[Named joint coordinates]
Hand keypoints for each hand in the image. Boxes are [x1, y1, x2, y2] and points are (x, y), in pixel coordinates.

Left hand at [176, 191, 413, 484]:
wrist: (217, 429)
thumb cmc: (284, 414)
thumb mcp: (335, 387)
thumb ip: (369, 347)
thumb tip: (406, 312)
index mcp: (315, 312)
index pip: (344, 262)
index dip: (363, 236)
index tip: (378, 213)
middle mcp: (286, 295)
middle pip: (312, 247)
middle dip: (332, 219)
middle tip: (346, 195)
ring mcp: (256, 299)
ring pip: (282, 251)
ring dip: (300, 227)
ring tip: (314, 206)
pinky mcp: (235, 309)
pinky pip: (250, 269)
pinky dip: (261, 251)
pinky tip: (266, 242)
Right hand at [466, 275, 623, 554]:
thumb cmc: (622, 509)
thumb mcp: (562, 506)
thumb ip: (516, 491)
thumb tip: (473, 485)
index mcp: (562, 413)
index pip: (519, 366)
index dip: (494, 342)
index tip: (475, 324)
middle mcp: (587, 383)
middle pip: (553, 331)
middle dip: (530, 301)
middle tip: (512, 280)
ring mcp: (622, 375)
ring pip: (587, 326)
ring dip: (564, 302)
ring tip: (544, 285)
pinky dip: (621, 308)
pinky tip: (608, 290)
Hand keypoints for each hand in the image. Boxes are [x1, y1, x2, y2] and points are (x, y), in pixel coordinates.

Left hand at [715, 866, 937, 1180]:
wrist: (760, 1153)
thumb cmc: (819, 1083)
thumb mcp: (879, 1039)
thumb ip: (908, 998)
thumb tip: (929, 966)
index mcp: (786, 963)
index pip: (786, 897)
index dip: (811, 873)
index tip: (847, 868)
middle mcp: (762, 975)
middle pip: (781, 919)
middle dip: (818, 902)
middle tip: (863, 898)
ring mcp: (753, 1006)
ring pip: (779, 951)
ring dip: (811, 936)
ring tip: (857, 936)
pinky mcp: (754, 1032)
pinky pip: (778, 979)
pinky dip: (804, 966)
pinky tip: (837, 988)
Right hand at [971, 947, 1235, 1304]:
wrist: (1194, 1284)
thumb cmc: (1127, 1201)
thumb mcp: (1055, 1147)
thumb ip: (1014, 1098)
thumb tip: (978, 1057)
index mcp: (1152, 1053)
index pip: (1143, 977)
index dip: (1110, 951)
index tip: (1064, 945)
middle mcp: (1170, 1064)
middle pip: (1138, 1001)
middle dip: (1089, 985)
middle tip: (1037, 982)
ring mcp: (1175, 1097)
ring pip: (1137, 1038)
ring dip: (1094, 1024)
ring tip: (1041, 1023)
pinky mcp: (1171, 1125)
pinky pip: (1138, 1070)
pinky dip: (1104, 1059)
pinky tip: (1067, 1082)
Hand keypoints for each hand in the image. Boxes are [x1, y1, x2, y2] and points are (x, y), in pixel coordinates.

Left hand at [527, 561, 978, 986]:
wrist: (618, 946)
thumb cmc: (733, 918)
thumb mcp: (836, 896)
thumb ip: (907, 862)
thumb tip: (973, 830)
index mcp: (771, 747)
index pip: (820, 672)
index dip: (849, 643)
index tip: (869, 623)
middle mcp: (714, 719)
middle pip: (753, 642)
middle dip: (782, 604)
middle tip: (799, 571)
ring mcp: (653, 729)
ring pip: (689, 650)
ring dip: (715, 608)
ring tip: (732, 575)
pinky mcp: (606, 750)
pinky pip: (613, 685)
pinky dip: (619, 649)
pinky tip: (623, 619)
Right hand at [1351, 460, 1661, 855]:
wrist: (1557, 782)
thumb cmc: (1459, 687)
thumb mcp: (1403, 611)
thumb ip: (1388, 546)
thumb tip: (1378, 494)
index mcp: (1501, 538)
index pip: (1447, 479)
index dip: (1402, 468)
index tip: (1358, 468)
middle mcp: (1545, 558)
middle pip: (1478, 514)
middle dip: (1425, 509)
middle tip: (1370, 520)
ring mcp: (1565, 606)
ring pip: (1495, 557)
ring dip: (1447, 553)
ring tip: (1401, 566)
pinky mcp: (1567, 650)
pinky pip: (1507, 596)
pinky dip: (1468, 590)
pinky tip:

▸ Instructions for the task
Reproduce, please, every line of the records above without alteration.

▸ Problem solution
Hand keypoints for each hand in the image. Boxes are [x1, y1, x2, y2] and points are (x, y), in pixel coordinates.

Left hand at [176, 191, 413, 484]:
wrist: (217, 429)
thumb cmc: (284, 414)
thumb mcp: (335, 387)
thumb ip: (369, 347)
thumb tip: (406, 312)
index mcp: (315, 312)
index pip: (344, 262)
index dip: (363, 236)
index tip: (378, 213)
middle mcp: (286, 295)
middle pip: (312, 247)
middle dip: (332, 219)
middle tip: (346, 195)
ring mcp: (256, 299)
ring pip: (282, 251)
ring dip: (300, 227)
ring tip: (314, 206)
pinky mcp: (235, 309)
pinky pip: (250, 269)
pinky dip: (261, 251)
pinky tip: (266, 242)
Right hand at [466, 275, 623, 554]:
thumb cmc: (622, 509)
thumb mcp: (562, 506)
thumb ip: (516, 491)
thumb tip: (473, 485)
index mcp: (562, 413)
index pip: (519, 366)
index dip: (494, 342)
index tip: (475, 324)
middle mcp: (587, 383)
middle pip: (553, 331)
middle dip: (530, 301)
middle tip: (512, 280)
ring mcp: (622, 375)
ring pip: (587, 326)
ring dip: (564, 302)
ring tip: (544, 285)
pinky dip: (621, 308)
pinky tip: (608, 290)
Hand keypoints for each hand in the image. Boxes are [x1, y1, x2, y2] and points are (x, y), in pixel coordinates.

Left hand at [715, 866, 937, 1180]:
wrist: (760, 1153)
thumb cmc: (819, 1083)
thumb mcp: (879, 1039)
thumb ip: (908, 998)
thumb tip: (929, 966)
index mcp: (786, 963)
index pip: (786, 897)
index dip: (811, 873)
index tip: (847, 868)
middle mcp: (762, 975)
middle pip: (781, 919)
middle dip: (818, 902)
middle tip: (863, 898)
ring mcp: (753, 1006)
ring pip: (779, 951)
ring dip: (811, 936)
ring tip: (857, 936)
pinky mcp: (754, 1032)
pinky pip: (778, 979)
pinky dip: (804, 966)
pinky tip: (837, 988)
Right hand at [971, 947, 1235, 1304]:
wrist: (1194, 1284)
thumb cmc: (1127, 1201)
thumb mcp: (1055, 1147)
thumb ip: (1014, 1098)
thumb tip: (978, 1057)
index mcp: (1152, 1053)
index pip: (1143, 977)
index dip: (1110, 951)
index tip: (1064, 945)
middle mcp: (1170, 1064)
middle pip: (1138, 1001)
middle dip: (1089, 985)
middle tip: (1037, 982)
ring mcp: (1175, 1097)
ring pip: (1137, 1038)
ring dip: (1094, 1024)
ring tip: (1041, 1023)
pinky mcp: (1171, 1125)
pinky pip: (1138, 1070)
pinky dip: (1104, 1059)
pinky tip: (1067, 1082)
Hand keypoints for each hand in the image. Boxes are [x1, y1, x2, y2] and points are (x, y), in pixel coordinates.

Left hand at [527, 561, 978, 986]:
wrist: (618, 946)
thumb cmc: (733, 918)
thumb mcp: (836, 896)
thumb ip: (907, 862)
thumb tip: (973, 830)
index mcp: (771, 747)
index pip: (820, 672)
index dip: (849, 643)
index tip: (869, 623)
middle mcp: (714, 719)
middle pip: (753, 642)
middle dip: (782, 604)
middle tip: (799, 571)
ring mcp: (653, 729)
ring pip: (689, 650)
ring dip: (715, 608)
ring tip: (732, 575)
pinky mcp: (606, 750)
pinky pip: (613, 685)
pinky dip: (619, 649)
pinky tip: (623, 619)
Right hand at [1351, 460, 1661, 855]:
wrist: (1557, 782)
thumb cmc: (1459, 687)
thumb mcp: (1403, 611)
thumb ip: (1388, 546)
thumb tip: (1378, 494)
index mcp: (1501, 538)
index pip: (1447, 479)
index dip: (1402, 468)
index tip: (1358, 468)
middle mcp: (1545, 558)
middle pip: (1478, 514)
middle dip: (1425, 509)
middle tip: (1370, 520)
ring mcp: (1565, 606)
ring pip: (1495, 557)
ring dip: (1447, 553)
ring tip: (1401, 566)
pinky mcp: (1567, 650)
pinky pip: (1507, 596)
pinky dip: (1468, 590)
pinky tip:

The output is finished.